ACTIVITY
Copy the data below exactly, but not the pictures it contains.

GIVEN RECORDS

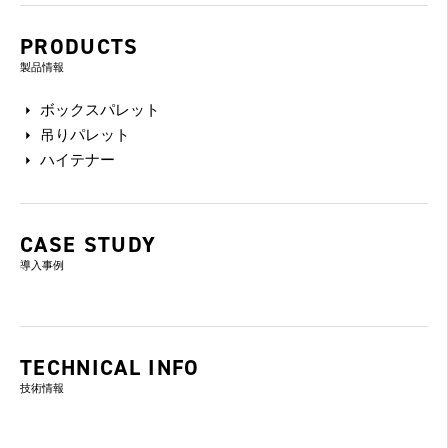
PRODUCTS
製品情報
ボックスパレット
吊りパレット
ハイテナー
CASE STUDY
導入事例
TECHNICAL INFO
技術情報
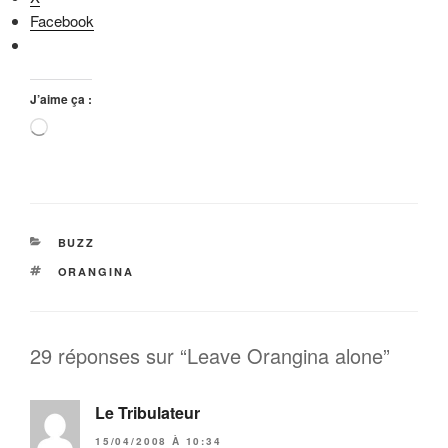
Facebook
J’aime ça :
Chargement…
CATÉGORIES
BUZZ
ÉTIQUETTES
ORANGINA
29 réponses sur “Leave Orangina alone”
Le Tribulateur
15/04/2008 À 10:34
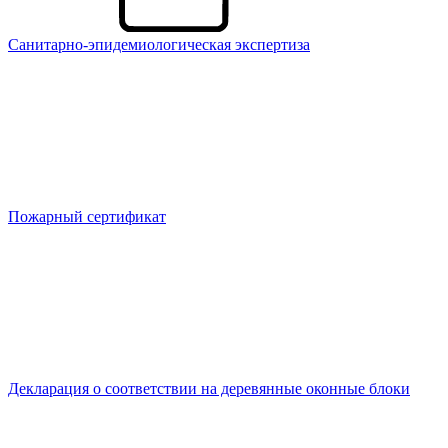
Санитарно-эпидемиологическая экспертиза
Пожарный сертификат
Декларация о соответствии на деревянные оконные блоки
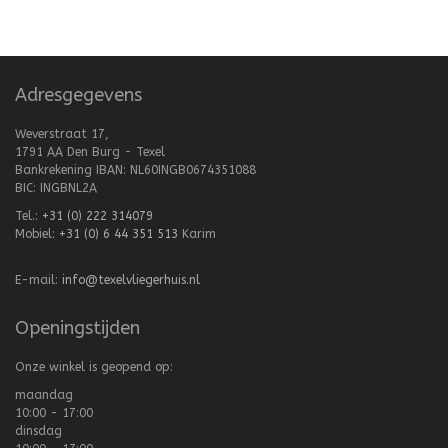
Adresgegevens
Weverstraat 17,
1791 AA Den Burg - Texel
Bankrekening IBAN: NL60INGB0674351088
BIC: INGBNL2A
Tel.:
+31 (0) 222 314079
Mobiel:
+31 (0) 6 44 351 513
Karim
E-mail:
info@texelvliegerhuis.nl
Openingstijden
Onze winkel is geopend op:
maandag
10:00 - 17:00
dinsdag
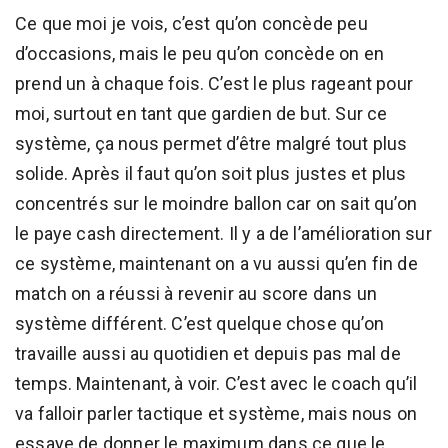
Ce que moi je vois, c’est qu’on concède peu
d’occasions, mais le peu qu’on concède on en
prend un à chaque fois. C’est le plus rageant pour
moi, surtout en tant que gardien de but. Sur ce
système, ça nous permet d’être malgré tout plus
solide. Après il faut qu’on soit plus justes et plus
concentrés sur le moindre ballon car on sait qu’on
le paye cash directement. Il y a de l’amélioration sur
ce système, maintenant on a vu aussi qu’en fin de
match on a réussi à revenir au score dans un
système différent. C’est quelque chose qu’on
travaille aussi au quotidien et depuis pas mal de
temps. Maintenant, à voir. C’est avec le coach qu’il
va falloir parler tactique et système, mais nous on
essaye de donner le maximum dans ce que le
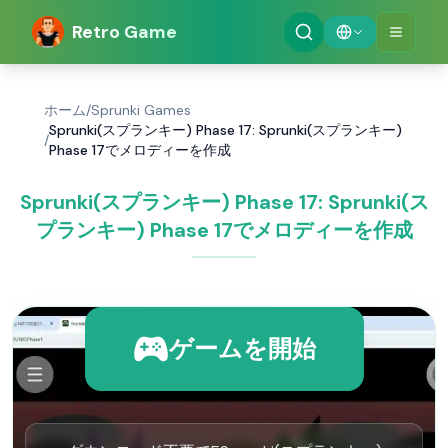
Retro Game
ホーム
/
Sprunki Games
Sprunki(スプランキー) Phase 17: Sprunki(スプランキー)
/
Phase 17でメロディーを作成
Sprunki(スプランキー) Phase 17: Sprunki(ス
プランキー) Phase 17でメロディーを作成
ゲームを開始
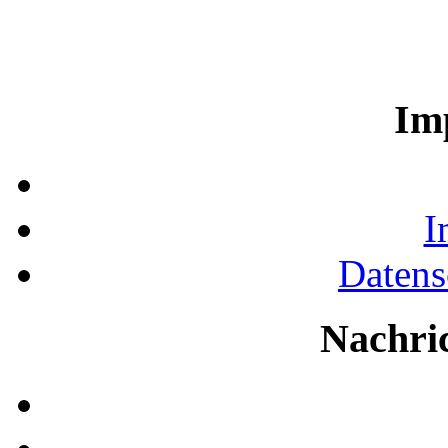
Im
I
Datens
Nachri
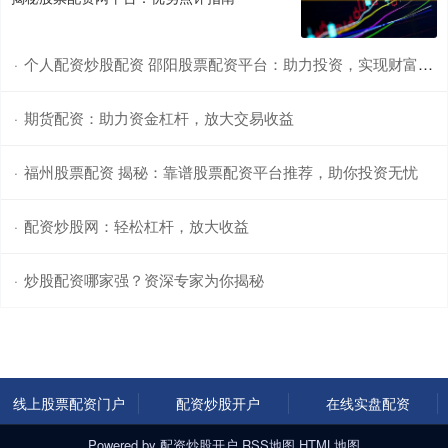
个人配资炒股配资 邵阳股票配资平台：助力投资，实现财富梦想
·
期货配资：助力资金杠杆，放大交易收益
·
福州股票配资 揭秘：靠谱股票配资平台推荐，助你投资无忧
·
配资炒股网：轻松杠杆，放大收益
·
炒股配资哪家强？资深专家为你揭秘
·
线上股票配资门户
配资炒股开户
在线实盘配资
Powered by
配资炒股开户
RSS地图
HTML地图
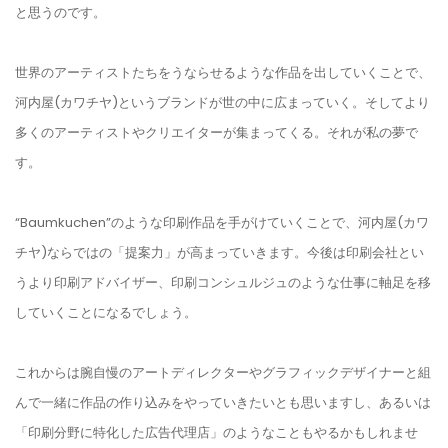
と思うのです。
世界のアーティストたちをうならせるような作品を出していくことで、
河内屋(カワチヤ)というブランドが世の中に広まっていく。そしてより
多くのアーティストやクリエイターが集まってくる。それが私の夢で
す。
“Baumkuchen”のような印刷作品を手がけていくことで、河内屋(カワ
チヤ)ならではの「提案力」が高まっていきます。今後は印刷会社とい
うより印刷アドバイザー、印刷コンシュルジュのような仕事に軸足を移
していくことになるでしょう。
これからは腕自慢のアートディレクターやグラフィックデザイナーと組
んで一緒に作品の作り込みをやっていきたいとも思いますし、あるいは
「印刷分野に特化した広告代理店」のようなこともやるかもしれませ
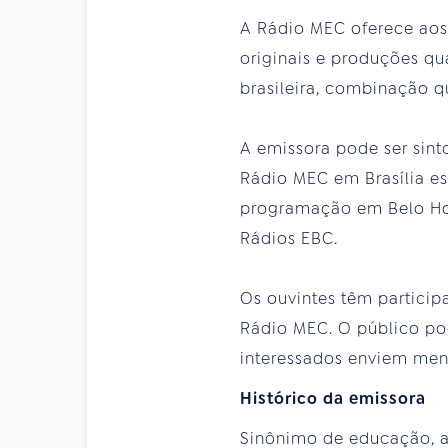
A Rádio MEC oferece aos
originais e produções qu
brasileira, combinação q
A emissora pode ser sint
Rádio MEC em Brasília e
programação em Belo Hor
Rádios EBC.
Os ouvintes têm partici
Rádio MEC. O público pod
interessados enviem mens
Histórico da emissora
Sinônimo de educação, ar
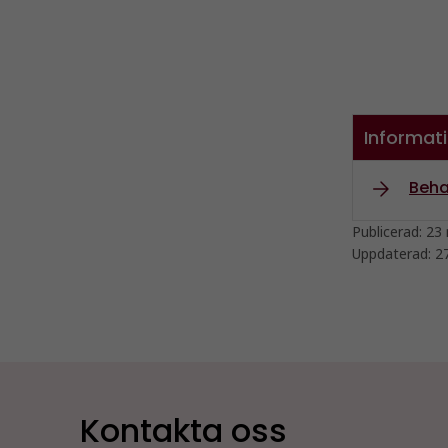
Informati
Beha
Publicerad:
23 
Uppdaterad:
2
Kontakta oss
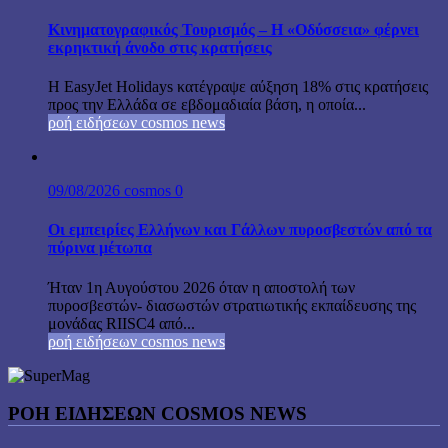
Κινηματογραφικός Τουρισμός – Η «Οδύσσεια» φέρνει
εκρηκτική άνοδο στις κρατήσεις
Η EasyJet Holidays κατέγραψε αύξηση 18% στις κρατήσεις
προς την Ελλάδα σε εβδομαδιαία βάση, η οποία...
ροή ειδήσεων cosmos news
09/08/2026
cosmos
0
Οι εμπειρίες Ελλήνων και Γάλλων πυροσβεστών από τα
πύρινα μέτωπα
Ήταν 1η Αυγούστου 2026 όταν η αποστολή των
πυροσβεστών- διασωστών στρατιωτικής εκπαίδευσης της
μονάδας RIISC4 από...
ροή ειδήσεων cosmos news
ΡΟΉ ΕΙΔΉΣΕΩΝ COSMOS NEWS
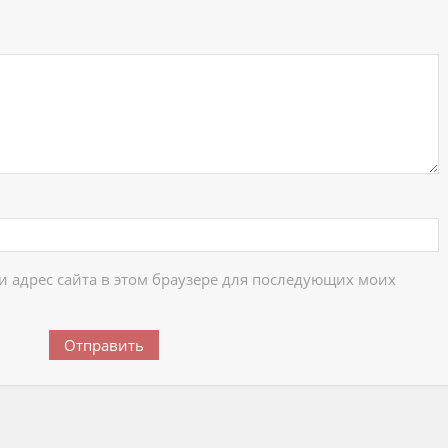
ий
 и адрес сайта в этом браузере для последующих моих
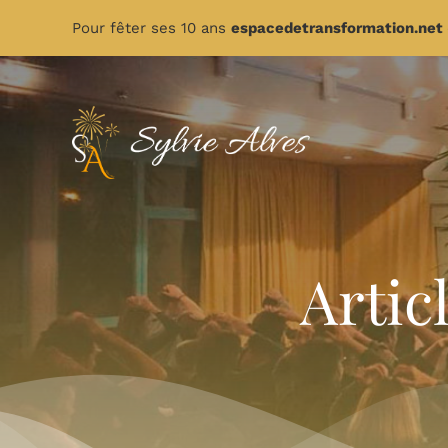
Passer
Pour fêter ses 10 ans
espacedetransformation.net
au
contenu
Artic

TASK OUTPUT
PRODUCTS
製品情報
ボックスパレット
吊りパレット
ハイテナー
CASE STUDY
導入事例
TECHNICAL INFO
技術情報
Facebook
J’aime ça :
Chargement…
CATÉGORIES
BUZZ
ÉTIQUETTES
ORANGINA
29 réponses sur “Leave Orangina alone”
Le Tribulateur
15/04/2008 À 10:34
Санитарно-эпидемиологическая экспертиза
Пожарный сертификат
Декларация о соответствии на деревянные оконные блоки
Adresgegevens
Weverstraat 17,
1791 AA Den Burg - Texel
Bankrekening IBAN: NL60INGB0674351088
BIC: INGBNL2A
Tel.:
+31 (0) 222 314079
Mobiel:
+31 (0) 6 44 351 513
Karim
E-mail:
info@texelvliegerhuis.nl
Openingstijden
Onze winkel is geopend op:
maandag
10:00 - 17:00
dinsdag
Ce que moi je vois, c’est qu’on concède peu
d’occasions, mais le peu qu’on concède on en
prend un à chaque fois. C’est le plus rageant pour
moi, surtout en tant que gardien de but. Sur ce
système, ça nous permet d’être malgré tout plus
solide. Après il faut qu’on soit plus justes et plus
concentrés sur le moindre ballon car on sait qu’on
le paye cash directement. Il y a de l’amélioration sur
ce système, maintenant on a vu aussi qu’en fin de
match on a réussi à revenir au score dans un
système différent. C’est quelque chose qu’on
travaille aussi au quotidien et depuis pas mal de
temps. Maintenant, à voir. C’est avec le coach qu’il
va falloir parler tactique et système, mais nous on
essaye de donner le maximum dans ce que le
Retro Game
ホーム
/
Sprunki Games
Sprunki(スプランキー) Phase 17: Sprunki(スプランキー)
/
Phase 17でメロディーを作成
Sprunki(スプランキー) Phase 17: Sprunki(ス
プランキー) Phase 17でメロディーを作成
ゲームを開始
Im
I
Datens
Nachri
个人配资炒股配资 邵阳股票配资平台：助力投资，实现财富梦想
·
期货配资：助力资金杠杆，放大交易收益
·
福州股票配资 揭秘：靠谱股票配资平台推荐，助你投资无忧
·
配资炒股网：轻松杠杆，放大收益
·
炒股配资哪家强？资深专家为你揭秘
·
线上股票配资门户
配资炒股开户
在线实盘配资
Powered by
配资炒股开户
RSS地图
HTML地图
と思うのです。
世界のアーティストたちをうならせるような作品を出していくことで、
河内屋(カワチヤ)というブランドが世の中に広まっていく。そしてより
多くのアーティストやクリエイターが集まってくる。それが私の夢で
す。
“Baumkuchen”のような印刷作品を手がけていくことで、河内屋(カワ
チヤ)ならではの「提案力」が高まっていきます。今後は印刷会社とい
うより印刷アドバイザー、印刷コンシュルジュのような仕事に軸足を移
していくことになるでしょう。
これからは腕自慢のアートディレクターやグラフィックデザイナーと組
んで一緒に作品の作り込みをやっていきたいとも思いますし、あるいは
「印刷分野に特化した広告代理店」のようなこともやるかもしれませ
A Rádio MEC oferece aos
originais e produções qu
brasileira, combinação q
A emissora pode ser sint
Rádio MEC em Brasília e
programação em Belo Hor
Rádios EBC.
Os ouvintes têm partici
Rádio MEC. O público pod
interessados enviem mens
Histórico da emissora
Sinônimo de educação, ar
Informati
Beha
Publicerad:
23 
Uppdaterad:
2
Kontakta oss
Κινηματογραφικός Τουρισμός – Η «Οδύσσεια» φέρνει
εκρηκτική άνοδο στις κρατήσεις
Η EasyJet Holidays κατέγραψε αύξηση 18% στις κρατήσεις
προς την Ελλάδα σε εβδομαδιαία βάση, η οποία...
ροή ειδήσεων cosmos news
09/08/2026
cosmos
0
Οι εμπειρίες Ελλήνων και Γάλλων πυροσβεστών από τα
πύρινα μέτωπα
Ήταν 1η Αυγούστου 2026 όταν η αποστολή των
πυροσβεστών- διασωστών στρατιωτικής εκπαίδευσης της
μονάδας RIISC4 από...
ροή ειδήσεων cosmos news
ΡΟΉ ΕΙΔΉΣΕΩΝ COSMOS NEWS
ий
 и адрес сайта в этом браузере для последующих моих
Passer
Pour fêter ses 10 ans
espacedetransformation.net
au
contenu
Artic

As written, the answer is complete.